Source data:

- - - - - - -

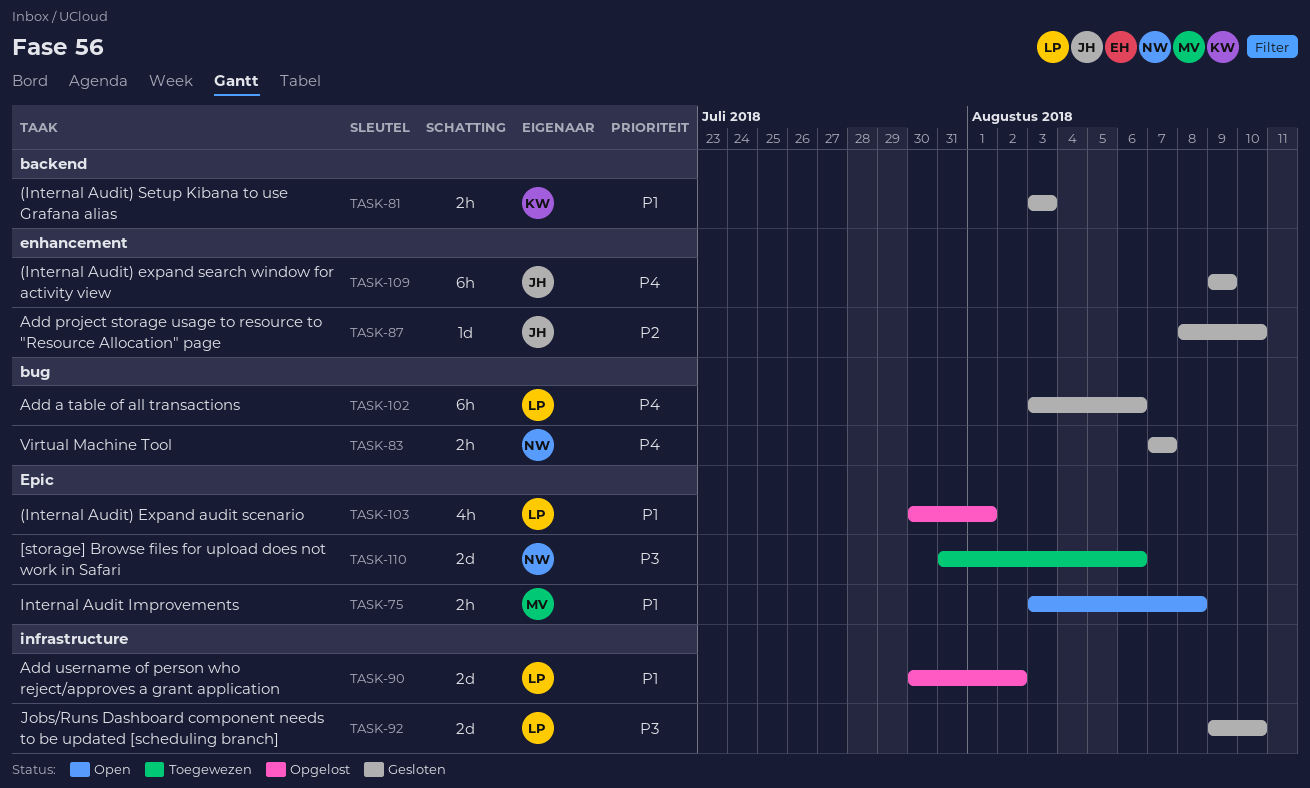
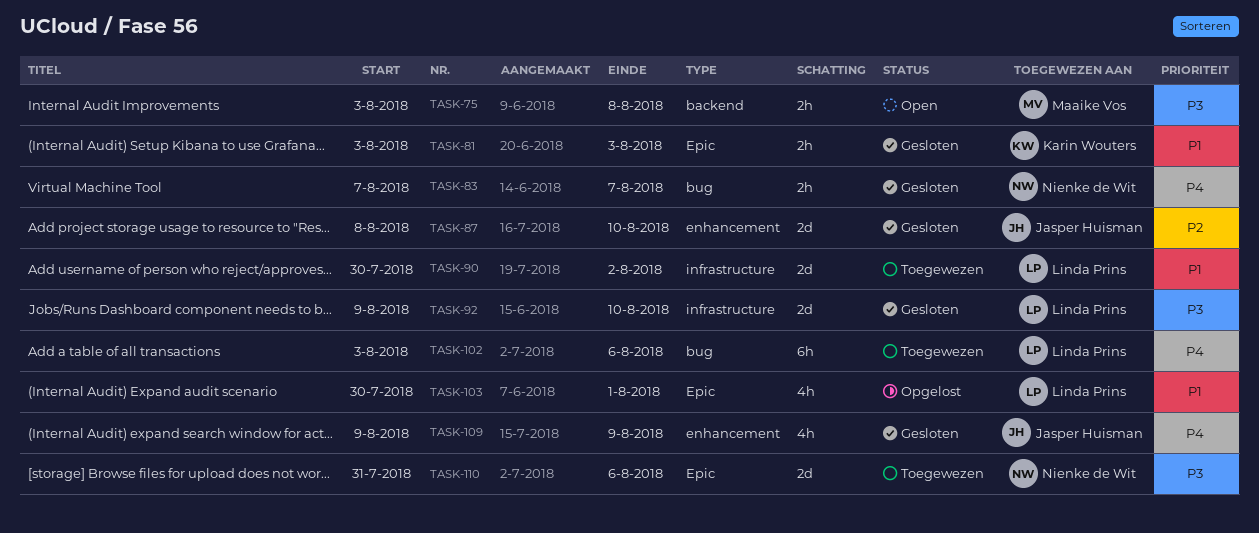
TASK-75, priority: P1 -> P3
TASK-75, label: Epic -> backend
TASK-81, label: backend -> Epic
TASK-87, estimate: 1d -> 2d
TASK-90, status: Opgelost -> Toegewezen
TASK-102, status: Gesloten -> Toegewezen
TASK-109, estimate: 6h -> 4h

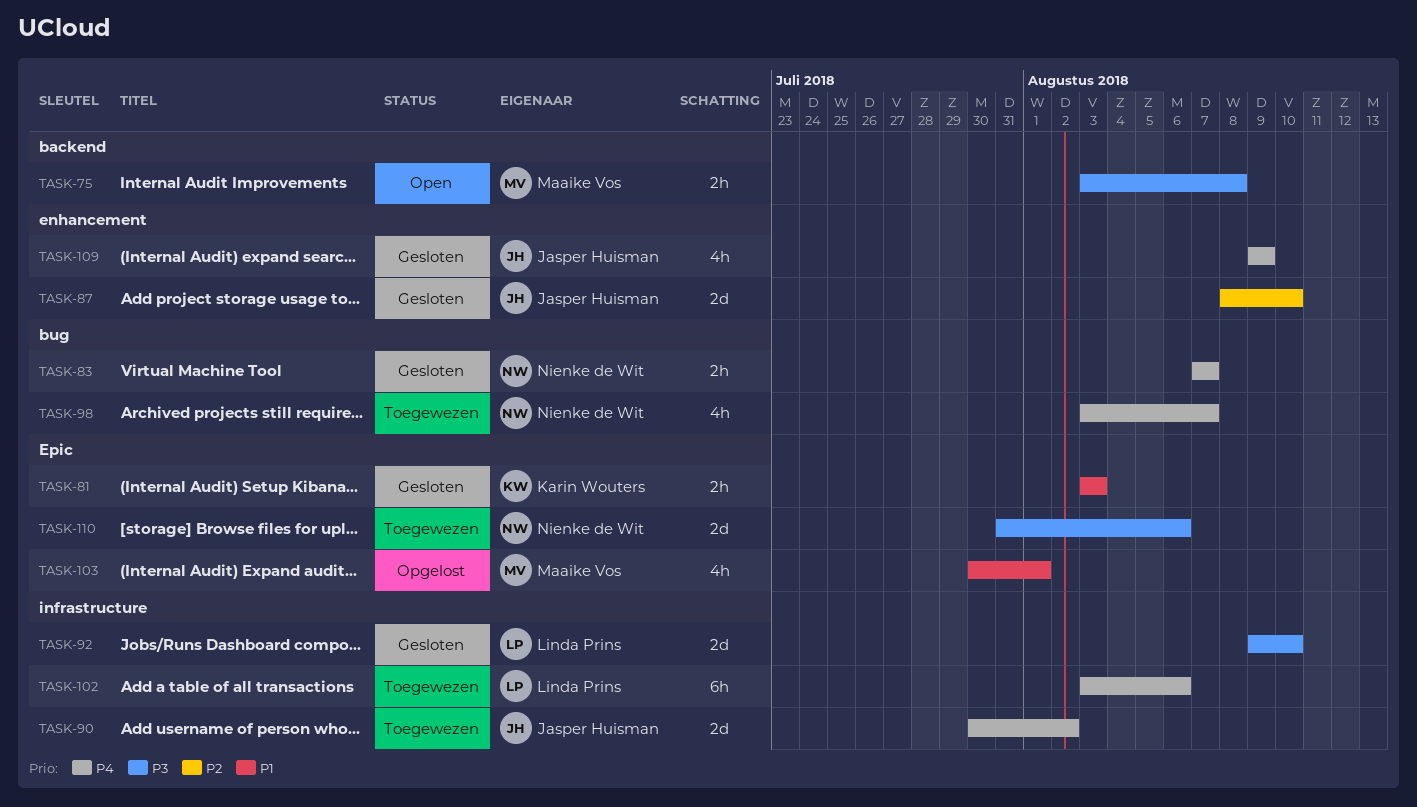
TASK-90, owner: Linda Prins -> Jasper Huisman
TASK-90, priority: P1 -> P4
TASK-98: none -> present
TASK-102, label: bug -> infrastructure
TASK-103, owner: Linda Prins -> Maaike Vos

- - - - - - -

Only the last part of the entries above is needed: please copy the line with "TASK-102, label: bug -> infrastructure" and each line after it exactly.

- _Result of this exercise_:
TASK-102, label: bug -> infrastructure
TASK-103, owner: Linda Prins -> Maaike Vos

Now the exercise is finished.